WHAT THE TASK REQUIRES =
Each record should be given again exactly as it appears, with no image included.

------ DATA SECTION ------

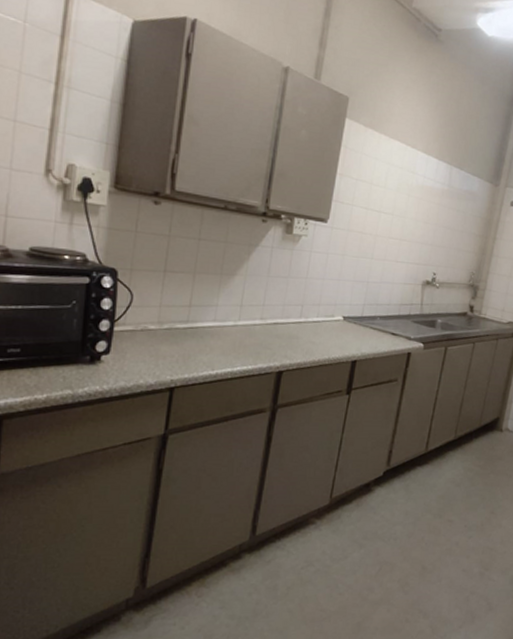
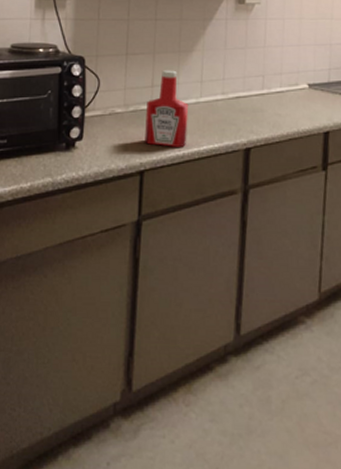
ketchup bottle: none [177,291,226,368] -> present [145,70,189,148]

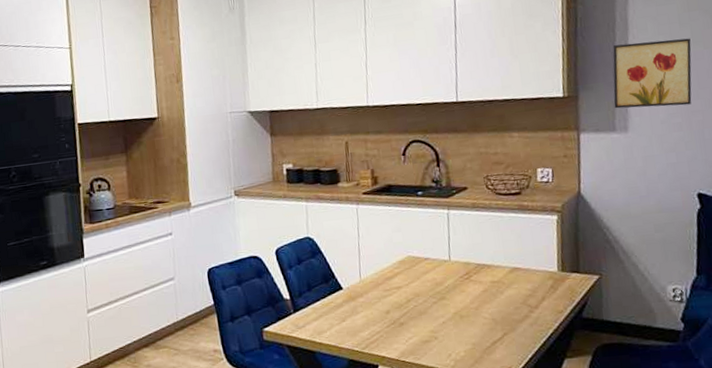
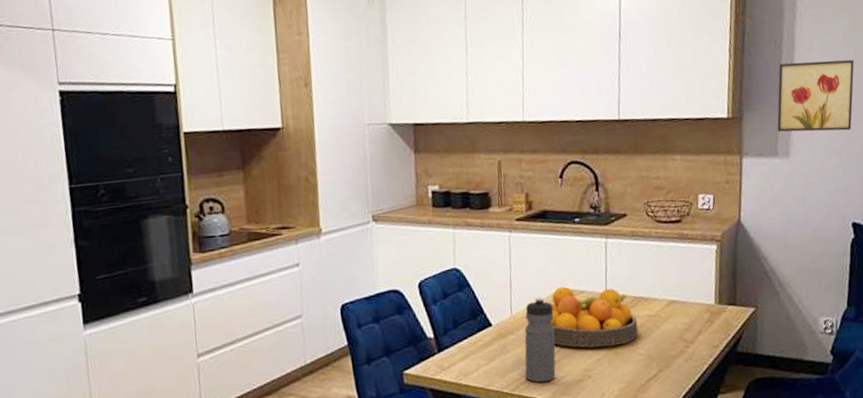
water bottle: none [373,263,404,343] -> present [524,297,556,383]
fruit bowl: none [396,254,482,311] -> present [550,286,639,348]

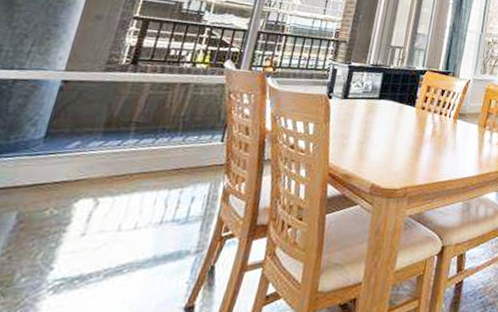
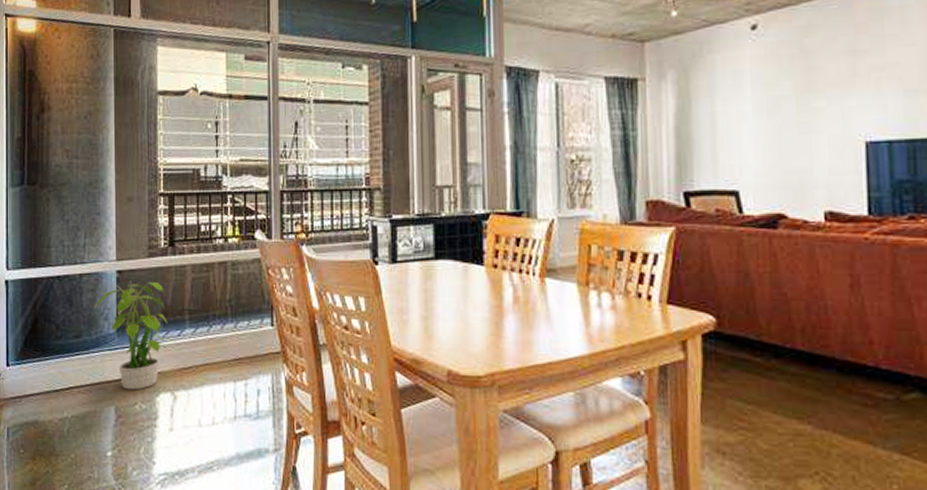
potted plant: none [21,91,114,196] -> present [94,281,168,390]

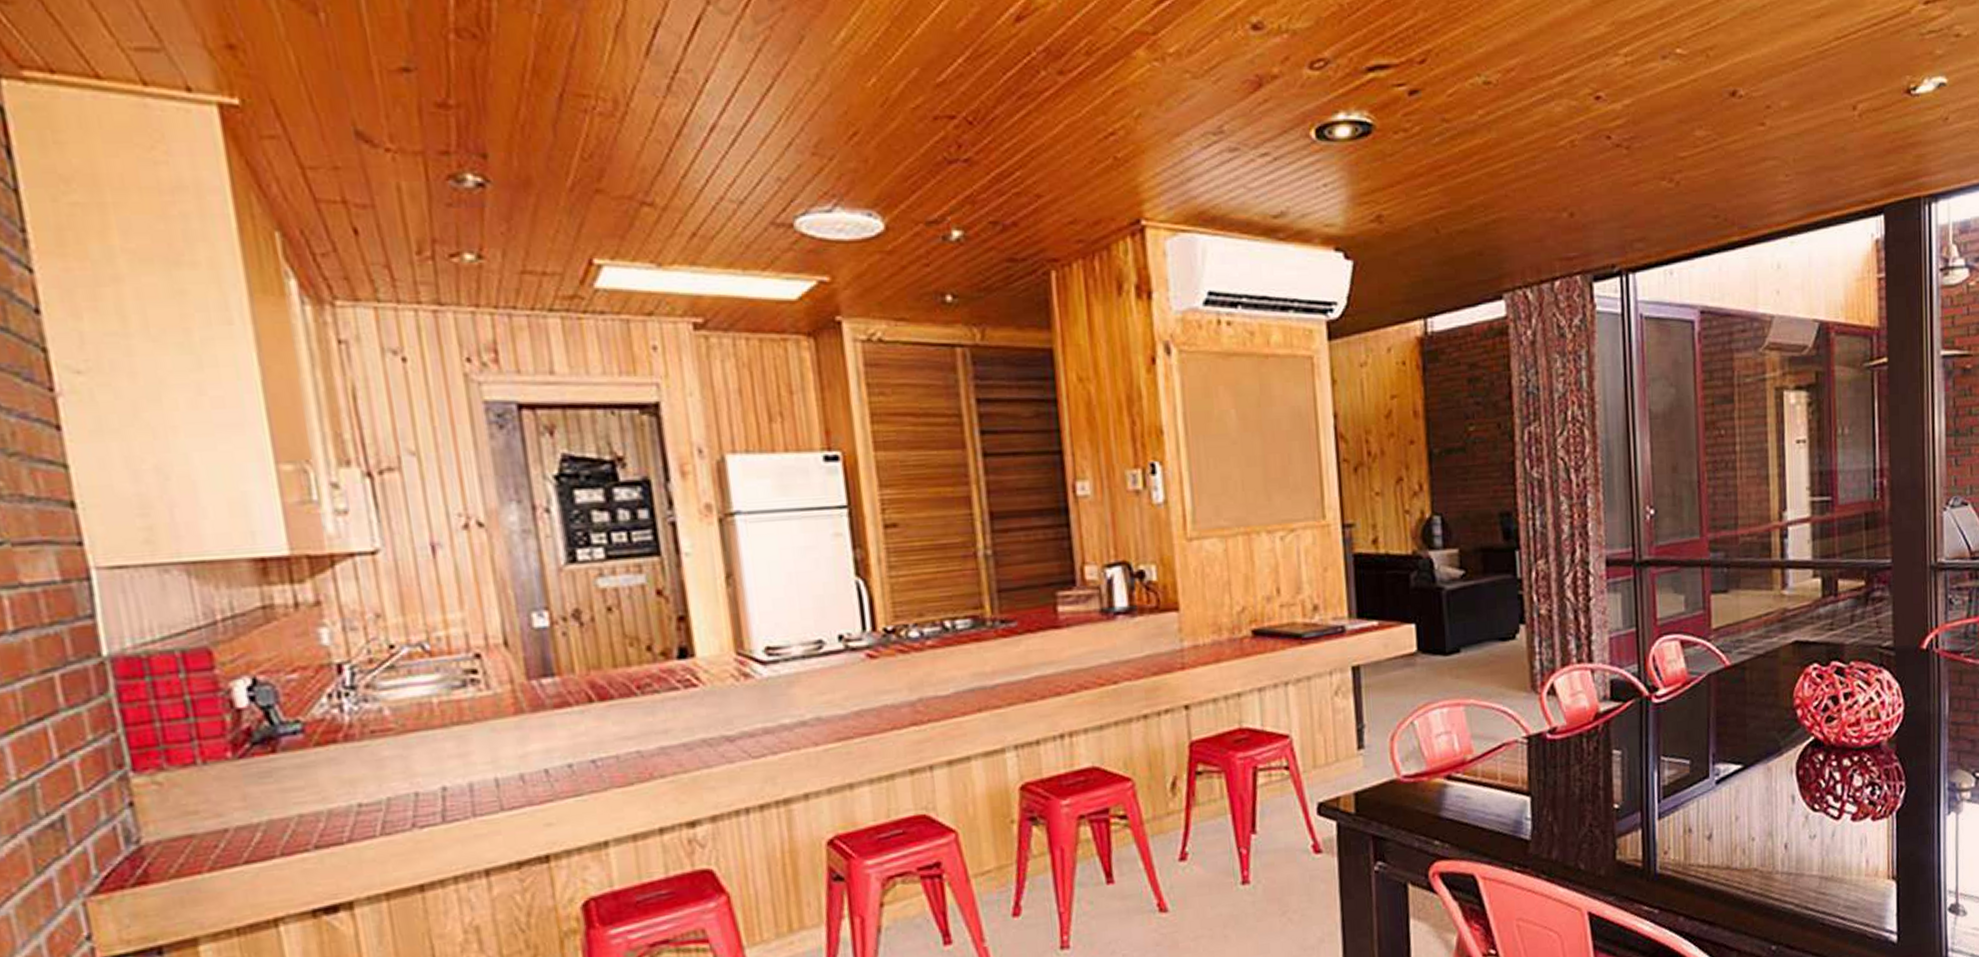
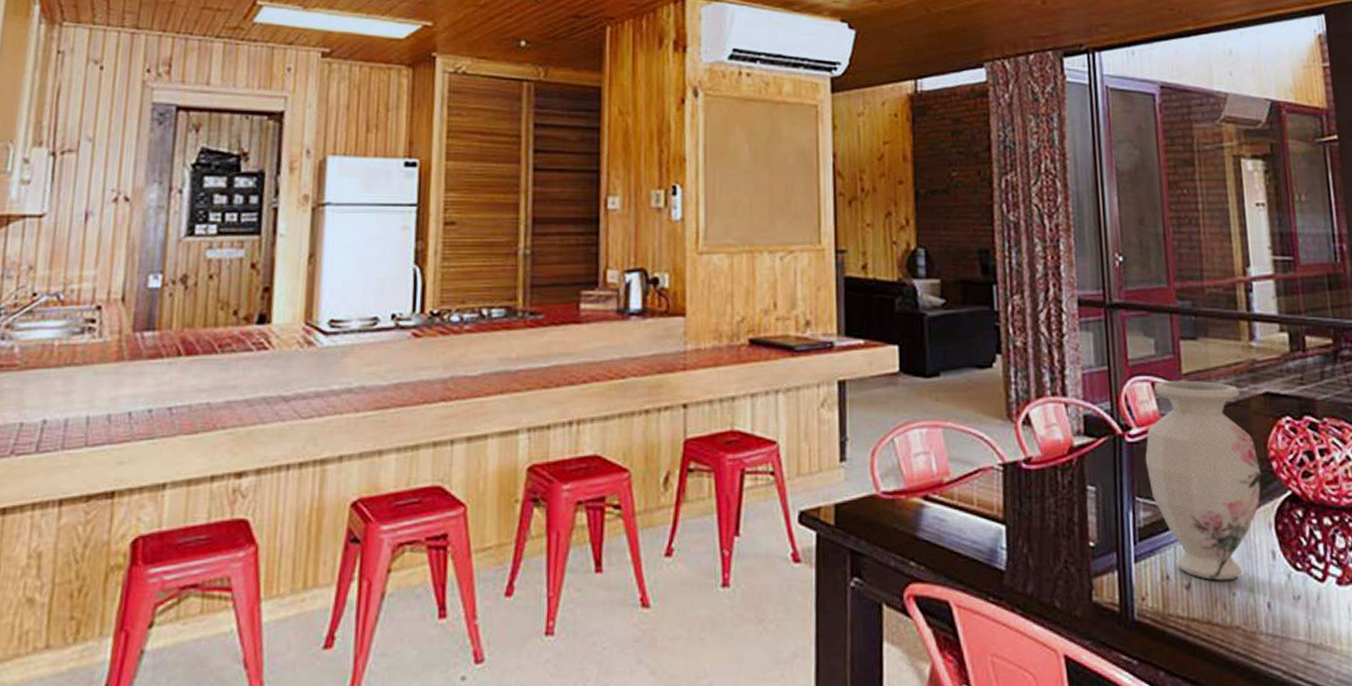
vase: none [1671,635,1786,829] -> present [1145,380,1262,581]

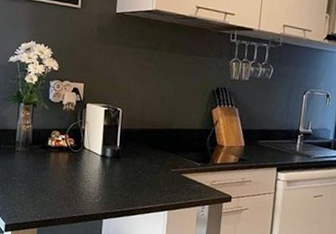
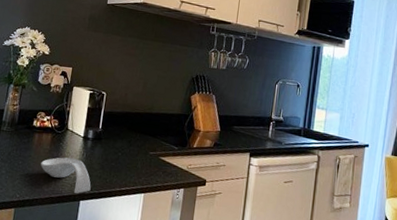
spoon rest: none [59,176,113,213] -> present [40,157,91,194]

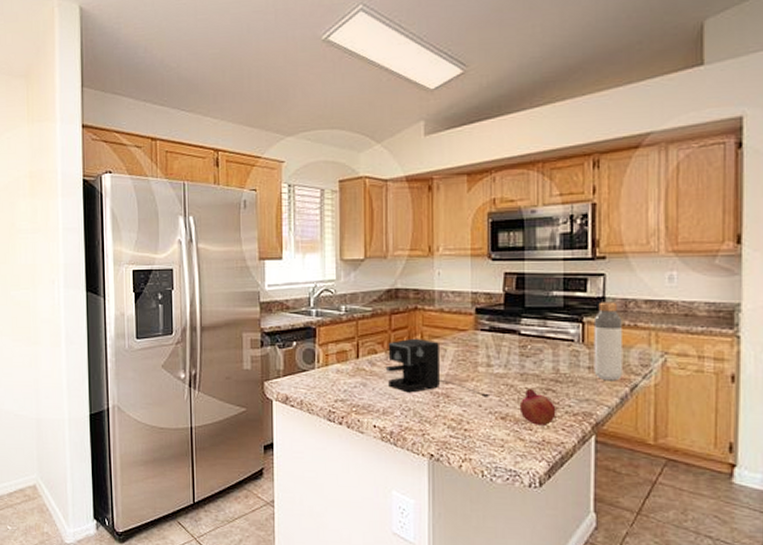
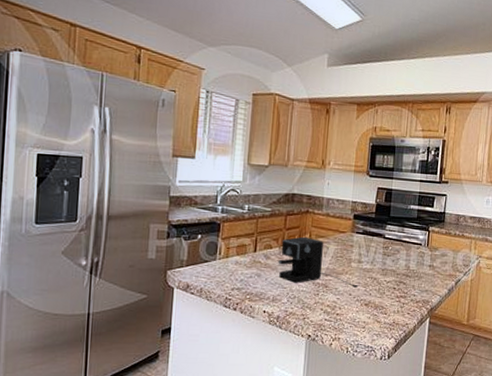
fruit: present [519,387,556,427] -> none [379,280,405,311]
bottle: present [593,301,622,381] -> none [433,216,455,277]

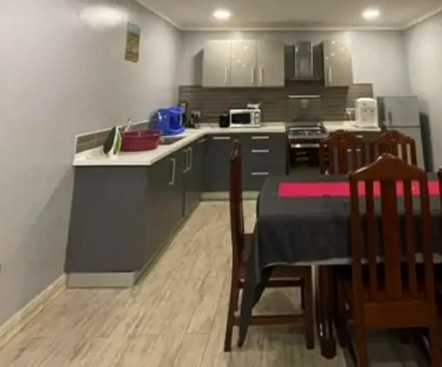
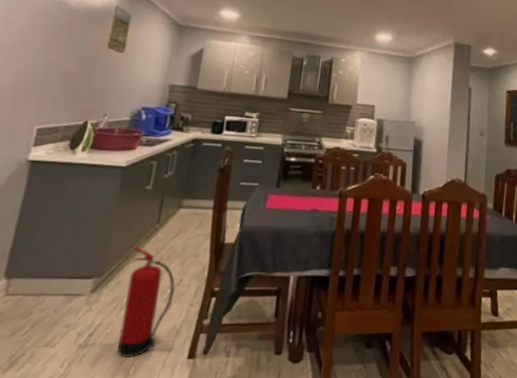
fire extinguisher: none [160,240,204,349] -> present [116,247,176,357]

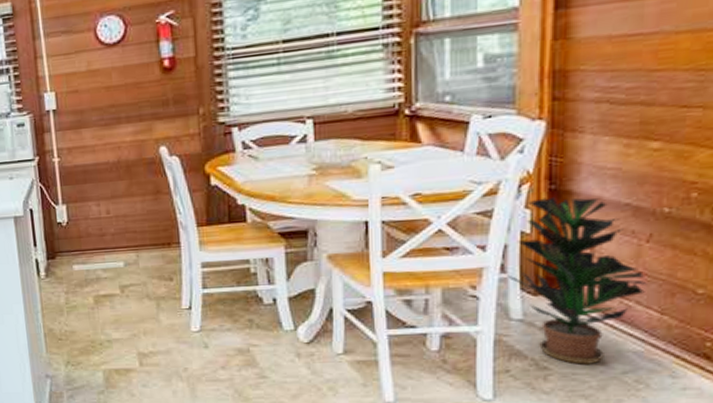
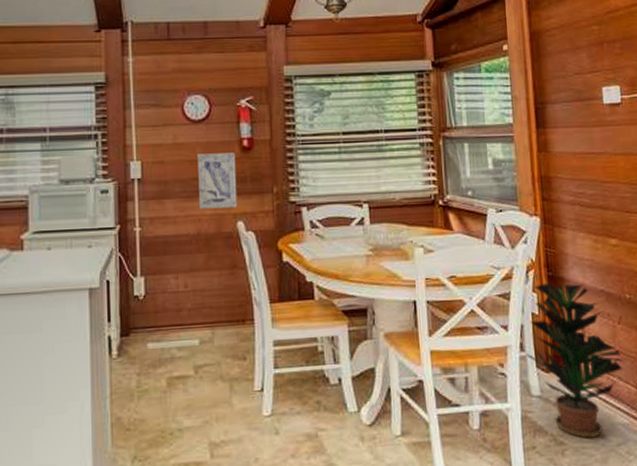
wall art: none [114,74,160,136] -> present [197,152,238,209]

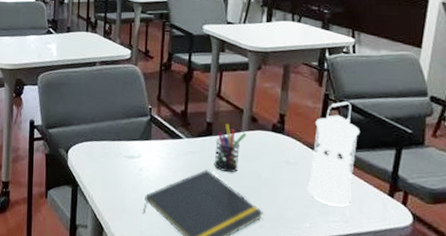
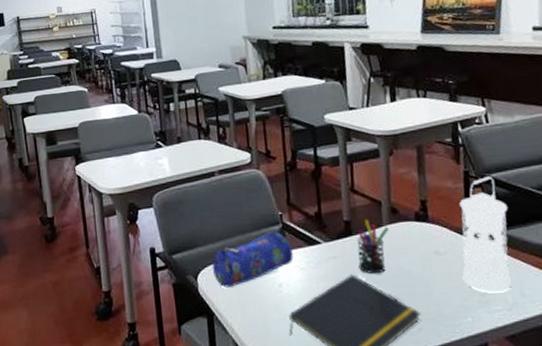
pencil case: none [82,121,156,165] -> present [212,230,294,288]

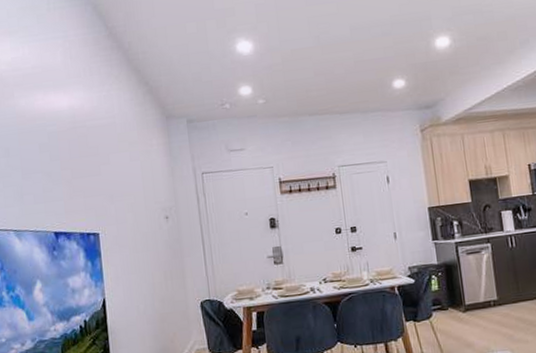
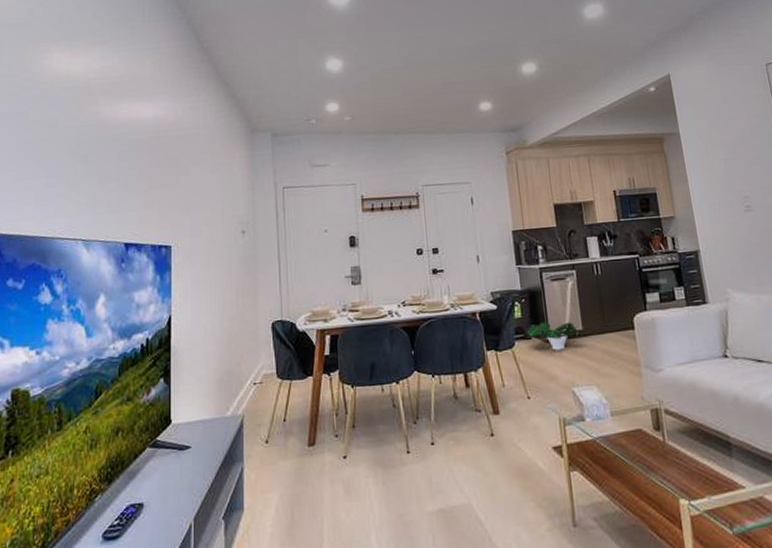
potted plant: none [443,292,495,320] -> present [527,321,580,350]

------

RESULT OF THIS TASK =
ketchup bottle: none [177,291,226,368] -> present [145,70,189,148]

water bottle: none [373,263,404,343] -> present [524,297,556,383]
fruit bowl: none [396,254,482,311] -> present [550,286,639,348]

potted plant: none [21,91,114,196] -> present [94,281,168,390]

vase: none [1671,635,1786,829] -> present [1145,380,1262,581]

spoon rest: none [59,176,113,213] -> present [40,157,91,194]

fruit: present [519,387,556,427] -> none [379,280,405,311]
bottle: present [593,301,622,381] -> none [433,216,455,277]

fire extinguisher: none [160,240,204,349] -> present [116,247,176,357]

wall art: none [114,74,160,136] -> present [197,152,238,209]

pencil case: none [82,121,156,165] -> present [212,230,294,288]

potted plant: none [443,292,495,320] -> present [527,321,580,350]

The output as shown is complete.